# EXERCISE AIM
Word for word, reproduce the data that follows.

# PROVIDED DATA
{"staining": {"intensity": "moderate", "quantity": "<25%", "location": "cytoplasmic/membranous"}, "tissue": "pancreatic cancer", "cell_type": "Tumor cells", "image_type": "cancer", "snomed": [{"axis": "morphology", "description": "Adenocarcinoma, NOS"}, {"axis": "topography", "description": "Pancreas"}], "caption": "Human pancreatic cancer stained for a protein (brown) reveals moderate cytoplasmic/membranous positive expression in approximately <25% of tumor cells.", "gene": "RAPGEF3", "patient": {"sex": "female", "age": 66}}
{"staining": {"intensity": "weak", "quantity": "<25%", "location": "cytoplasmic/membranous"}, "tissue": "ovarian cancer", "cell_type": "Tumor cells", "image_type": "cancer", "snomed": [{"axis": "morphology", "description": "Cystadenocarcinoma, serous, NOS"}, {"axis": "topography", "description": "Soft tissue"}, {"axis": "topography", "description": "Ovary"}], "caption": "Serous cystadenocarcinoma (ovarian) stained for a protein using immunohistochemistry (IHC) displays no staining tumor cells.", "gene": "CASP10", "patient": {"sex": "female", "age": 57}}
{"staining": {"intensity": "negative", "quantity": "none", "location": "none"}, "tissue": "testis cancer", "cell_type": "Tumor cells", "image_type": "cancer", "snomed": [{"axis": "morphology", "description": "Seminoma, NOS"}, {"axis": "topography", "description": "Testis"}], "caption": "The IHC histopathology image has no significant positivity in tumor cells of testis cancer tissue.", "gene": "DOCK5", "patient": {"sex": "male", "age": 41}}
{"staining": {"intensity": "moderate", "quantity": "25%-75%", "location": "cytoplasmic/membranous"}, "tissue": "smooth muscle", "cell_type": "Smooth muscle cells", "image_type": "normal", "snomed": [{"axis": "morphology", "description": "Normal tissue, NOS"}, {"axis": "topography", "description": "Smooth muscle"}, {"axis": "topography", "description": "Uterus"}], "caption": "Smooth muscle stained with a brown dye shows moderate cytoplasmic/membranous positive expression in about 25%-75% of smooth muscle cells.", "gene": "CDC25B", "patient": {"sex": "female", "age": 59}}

# RESULT OF THIS TASK
{"staining": {"intensity": "moderate", "quantity": "<25%", "location": "cytoplasmic/membranous"}, "tissue": "pancreatic cancer", "cell_type": "Tumor cells", "image_type": "cancer", "snomed": [{"axis": "morphology", "description": "Adenocarcinoma, NOS"}, {"axis": "topography", "description": "Pancreas"}], "caption": "Human pancreatic cancer stained for a protein (brown) reveals moderate cytoplasmic/membranous positive expression in approximately <25% of tumor cells.", "gene": "RAPGEF3", "patient": {"sex": "female", "age": 66}}
{"staining": {"intensity": "weak", "quantity": "<25%", "location": "cytoplasmic/membranous"}, "tissue": "ovarian cancer", "cell_type": "Tumor cells", "image_type": "cancer", "snomed": [{"axis": "morphology", "description": "Cystadenocarcinoma, serous, NOS"}, {"axis": "topography", "description": "Soft tissue"}, {"axis": "topography", "description": "Ovary"}], "caption": "Serous cystadenocarcinoma (ovarian) stained for a protein using immunohistochemistry (IHC) displays no staining tumor cells.", "gene": "CASP10", "patient": {"sex": "female", "age": 57}}
{"staining": {"intensity": "negative", "quantity": "none", "location": "none"}, "tissue": "testis cancer", "cell_type": "Tumor cells", "image_type": "cancer", "snomed": [{"axis": "morphology", "description": "Seminoma, NOS"}, {"axis": "topography", "description": "Testis"}], "caption": "The IHC histopathology image has no significant positivity in tumor cells of testis cancer tissue.", "gene": "DOCK5", "patient": {"sex": "male", "age": 41}}
{"staining": {"intensity": "moderate", "quantity": "25%-75%", "location": "cytoplasmic/membranous"}, "tissue": "smooth muscle", "cell_type": "Smooth muscle cells", "image_type": "normal", "snomed": [{"axis": "morphology", "description": "Normal tissue, NOS"}, {"axis": "topography", "description": "Smooth muscle"}, {"axis": "topography", "description": "Uterus"}], "caption": "Smooth muscle stained with a brown dye shows moderate cytoplasmic/membranous positive expression in about 25%-75% of smooth muscle cells.", "gene": "CDC25B", "patient": {"sex": "female", "age": 59}}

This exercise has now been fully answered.